This Technical Report introduces a new multivariate difference-estimator for complex sample-surveys. It is an alternative to conventional model-assisted estimators that use specific inference.
Model-assisted estimators and the new difference-estimator both reduce variance in population estimates for M study-variables by using population statistics for J correlated auxiliary-variables, where M and J can number in the hundreds or thousands. Both are closely related to the difference-estimator offered by Särndal et al. (1992), although the new difference-estimator uses a different stochastic model. Both employ linear transformations of design-based estimators (e.g., Horvitz-Thompson). Both choose coefficients for a M×(M+J) transformation matrix that minimize variance of population estimates for each study-variable, where the degree of variance-reduction depends upon the specific correlation between each study-variable and each auxiliary-variable. Both estimators support expansion factors, which facilitate small-area estimators.
The new difference-estimator introduces a novel approach to variance-reduction with auxiliary data. Unlike model-assisted estimators, which require known population parameters for the J auxiliary-variables, the new estimator accommodates sample-survey estimates of those population parameters. Therefore, the new difference-estimator can directly use population estimates for auxiliary-variables from more complex sample-surveys, including components such as multi-phase and multi-stage sampling-designs, cluster plots, interpenetrating panels, and supplemental surveys.

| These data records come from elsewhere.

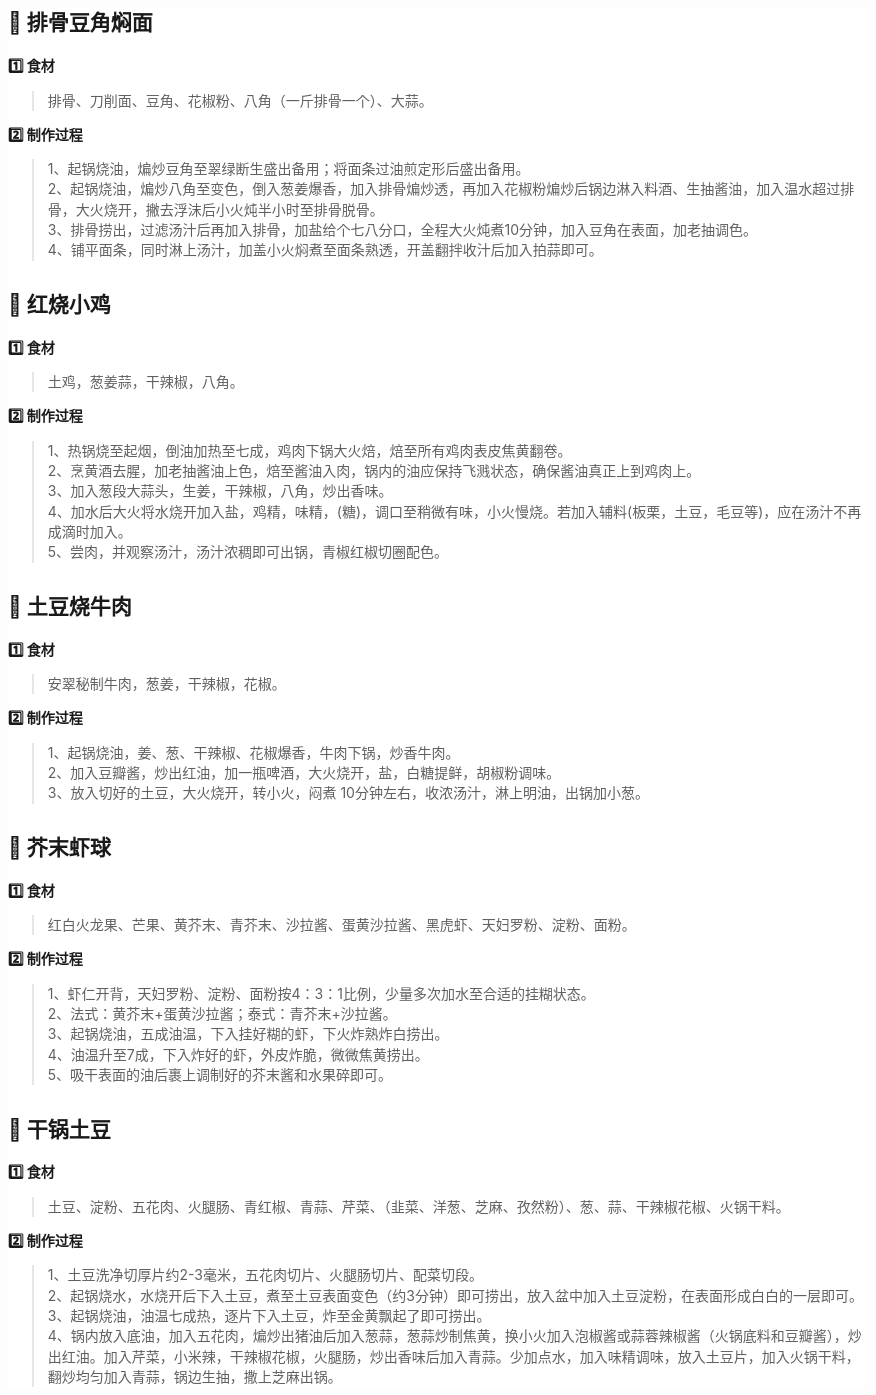
## 🍖 排骨豆角焖面
**1️⃣ 食材**
> 排骨、刀削面、豆角、花椒粉、八角（一斤排骨一个）、大蒜。

**2️⃣ 制作过程**
> 1、起锅烧油，煸炒豆角至翠绿断生盛出备用；将面条过油煎定形后盛出备用。             
> 2、起锅烧油，煸炒八角至变色，倒入葱姜爆香，加入排骨煸炒透，再加入花椒粉煸炒后锅边淋入料酒、生抽酱油，加入温水超过排骨，大火烧开，撇去浮沫后小火炖半小时至排骨脱骨。               
> 3、排骨捞出，过滤汤汁后再加入排骨，加盐给个七八分口，全程大火炖煮10分钟，加入豆角在表面，加老抽调色。                 
> 4、铺平面条，同时淋上汤汁，加盖小火焖煮至面条熟透，开盖翻拌收汁后加入拍蒜即可。

## 🐓 红烧小鸡
**1️⃣ 食材**
> 土鸡，葱姜蒜，干辣椒，八角。

**2️⃣ 制作过程**
> 1、热锅烧至起烟，倒油加热至七成，鸡肉下锅大火焙，焙至所有鸡肉表皮焦黄翻卷。             
> 2、烹黄酒去腥，加老抽酱油上色，焙至酱油入肉，锅内的油应保持飞溅状态，确保酱油真正上到鸡肉上。                  
> 3、加入葱段大蒜头，生姜，干辣椒，八角，炒出香味。            
> 4、加水后大火将水烧开加入盐，鸡精，味精，(糖)，调口至稍微有味，小火慢烧。若加入辅料(板栗，土豆，毛豆等)，应在汤汁不再成滴时加入。                
> 5、尝肉，并观察汤汁，汤汁浓稠即可出锅，青椒红椒切圈配色。


## 🥩 土豆烧牛肉
**1️⃣ 食材**
> 安翠秘制牛肉，葱姜，干辣椒，花椒。

**2️⃣ 制作过程**
> 1、起锅烧油，姜、葱、干辣椒、花椒爆香，牛肉下锅，炒香牛肉。               
> 2、加入豆瓣酱，炒出红油，加一瓶啤酒，大火烧开，盐，白糖提鲜，胡椒粉调味。          
> 3、放入切好的土豆，大火烧开，转小火，闷煮 10分钟左右，收浓汤汁，淋上明油，出锅加小葱。

## 🦐 芥末虾球
**1️⃣ 食材**
> 红白火龙果、芒果、黄芥末、青芥末、沙拉酱、蛋黄沙拉酱、黑虎虾、天妇罗粉、淀粉、面粉。

**2️⃣ 制作过程**
> 1、虾仁开背，天妇罗粉、淀粉、面粉按4：3：1比例，少量多次加水至合适的挂糊状态。                
> 2、法式：黄芥末+蛋黄沙拉酱；泰式：青芥末+沙拉酱。             
> 3、起锅烧油，五成油温，下入挂好糊的虾，下火炸熟炸白捞出。             
> 4、油温升至7成，下入炸好的虾，外皮炸脆，微微焦黄捞出。        
> 5、吸干表面的油后裹上调制好的芥末酱和水果碎即可。

## 🥔 干锅土豆
**1️⃣ 食材**
> 土豆、淀粉、五花肉、火腿肠、青红椒、青蒜、芹菜、（韭菜、洋葱、芝麻、孜然粉）、葱、蒜、干辣椒花椒、火锅干料。

**2️⃣ 制作过程**
> 1、土豆洗净切厚片约2-3毫米，五花肉切片、火腿肠切片、配菜切段。           
> 2、起锅烧水，水烧开后下入土豆，煮至土豆表面变色（约3分钟）即可捞出，放入盆中加入土豆淀粉，在表面形成白白的一层即可。                 
> 3、起锅烧油，油温七成热，逐片下入土豆，炸至金黄飘起了即可捞出。                
> 4、锅内放入底油，加入五花肉，煸炒出猪油后加入葱蒜，葱蒜炒制焦黄，换小火加入泡椒酱或蒜蓉辣椒酱（火锅底料和豆瓣酱），炒出红油。加入芹菜，小米辣，干辣椒花椒，火腿肠，炒出香味后加入青蒜。少加点水，加入味精调味，放入土豆片，加入火锅干料，翻炒均匀加入青蒜，锅边生抽，撒上芝麻出锅。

The new difference-estimator introduces numerical advances. The model-assisted estimator with specific inference requires inversion of the J×J covariance matrix for population estimates of J auxiliary-variables; and that matrix inverse is infeasible or numerically unstable if the covariance matrix is rank-deficient or ill-conditioned. The new difference-estimator incorporates a recursive method; it replaces that J×J matrix inverse with up to J scalar inverses. The j th step in the recursion minimizes variances of all M study-variables with the j th scalar auxiliary-residual; and it removes any collinearity between the j th auxiliary-variable and all remaining auxiliary-variables. The recursion ceases if the j th scalar inverse is numerically unstable (i.e., division by a very small number). This suggests the J×J covariance matrix has rank (j−1), and all auxiliary information is essentially exhausted after recursions with the first (j−1) auxiliary-variables.
The recursive method used in the new difference-estimator simplifies nonlinear estimation procedures, such as inequality constraints on population estimates for each study-variable and protection from negative variance estimates. The recursive method easily implements procedures that mitigate risks from outliers and overfitting with numerous auxiliary-variables. The recursive method supports stepwise covariate-selection among the auxiliary-variables, which reduces variance for the most important study-variables as identified by the analyst.
Internal consistency in statistical tables requires that the sum of population estimates in each row or column equals the population estimate for the corresponding margin in that table. Model-assisted estimators with a generic weight produce internal consistency, but at the cost of statistical efficiency. The new difference-estimator provides an alternative that does not compromise statistical efficiency; it uses recursive raking to sequentially impose equality constraints on each row and column of a statistical table.